Book condition can tell you a lot about a person. When you think about it, really, it comes down to respect. Much the same way taking pride in your personal appearance, having good hygiene, and being healthy signifies self-respect, taking good care of your books signifies respect for those books and the careful work that went into creating the finished product.
By no means am I saying that appearance is everything. That's not true of anything, but it does make a statement. What you take care of in your life shows other people what is important to you. Your personal appearance, your dog's appearance, your muscle car.... For literary nerds, it's books.
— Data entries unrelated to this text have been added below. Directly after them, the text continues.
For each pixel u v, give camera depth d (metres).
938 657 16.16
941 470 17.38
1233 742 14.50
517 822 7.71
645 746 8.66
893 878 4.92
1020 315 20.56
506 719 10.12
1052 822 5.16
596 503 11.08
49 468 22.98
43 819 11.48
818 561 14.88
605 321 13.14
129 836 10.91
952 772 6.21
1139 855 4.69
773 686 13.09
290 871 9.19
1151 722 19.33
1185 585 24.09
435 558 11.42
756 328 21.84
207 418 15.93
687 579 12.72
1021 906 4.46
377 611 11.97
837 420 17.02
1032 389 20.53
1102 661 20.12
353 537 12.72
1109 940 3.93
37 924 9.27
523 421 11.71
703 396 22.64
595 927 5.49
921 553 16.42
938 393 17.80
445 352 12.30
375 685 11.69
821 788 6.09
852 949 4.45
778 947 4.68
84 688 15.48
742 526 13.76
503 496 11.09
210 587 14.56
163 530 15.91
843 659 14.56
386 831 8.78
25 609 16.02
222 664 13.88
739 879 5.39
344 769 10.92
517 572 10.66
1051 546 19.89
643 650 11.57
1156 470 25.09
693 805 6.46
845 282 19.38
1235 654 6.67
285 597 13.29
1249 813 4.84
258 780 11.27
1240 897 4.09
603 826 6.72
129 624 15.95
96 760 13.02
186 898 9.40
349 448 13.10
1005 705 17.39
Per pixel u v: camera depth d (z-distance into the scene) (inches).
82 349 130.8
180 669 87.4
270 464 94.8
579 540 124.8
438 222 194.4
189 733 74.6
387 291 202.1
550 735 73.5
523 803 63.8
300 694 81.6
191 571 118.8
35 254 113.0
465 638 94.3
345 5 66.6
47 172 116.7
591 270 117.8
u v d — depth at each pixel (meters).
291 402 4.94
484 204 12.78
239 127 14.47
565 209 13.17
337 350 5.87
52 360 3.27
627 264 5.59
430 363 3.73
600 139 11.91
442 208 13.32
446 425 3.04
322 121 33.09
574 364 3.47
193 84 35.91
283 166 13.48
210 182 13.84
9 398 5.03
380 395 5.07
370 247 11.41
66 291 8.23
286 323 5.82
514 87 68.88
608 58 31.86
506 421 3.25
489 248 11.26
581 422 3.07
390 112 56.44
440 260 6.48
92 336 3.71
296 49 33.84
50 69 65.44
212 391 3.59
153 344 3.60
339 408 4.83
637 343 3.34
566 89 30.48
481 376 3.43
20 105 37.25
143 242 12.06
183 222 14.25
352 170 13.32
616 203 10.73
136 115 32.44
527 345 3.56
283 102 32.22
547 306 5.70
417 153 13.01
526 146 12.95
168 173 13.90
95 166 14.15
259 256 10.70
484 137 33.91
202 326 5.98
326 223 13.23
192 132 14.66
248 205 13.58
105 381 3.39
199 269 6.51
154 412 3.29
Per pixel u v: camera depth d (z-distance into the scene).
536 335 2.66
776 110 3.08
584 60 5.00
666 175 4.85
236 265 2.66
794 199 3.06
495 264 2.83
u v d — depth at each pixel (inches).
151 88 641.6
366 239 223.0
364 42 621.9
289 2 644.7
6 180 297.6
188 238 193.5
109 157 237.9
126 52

I have worked in retail and used book stores and have plenty of book condition horror stories. There's the stuff we've all seen before. Multiple dog-earred pages, torn dust jackets, funky smells, highlighting and writing inside the book, etc. Then there are more serious offenses, like missing pages, covers that are taped back together, and spill stains that discolor and warp the books. But a book that I recently received in a swap topped all of that.
Granted, I'm probably an elitist when it comes to book condition. My "Good" could be your "Very good", and that's understandable. We're different people. We qualify things differently. And when you swap books there is always a risk that the item won't live up to your expectations. When I received this particular book I was dumfounded not only by it's condition but by the way it arrived.
A rather unassuming package arrived in the mailbox, wrapped in brown paper with a printed address label on it. Once I touched it I knew that it wasn't just books wrapped up. It was too sturdy. They had to be in some kind of box. I tore into the paper and this is what I found....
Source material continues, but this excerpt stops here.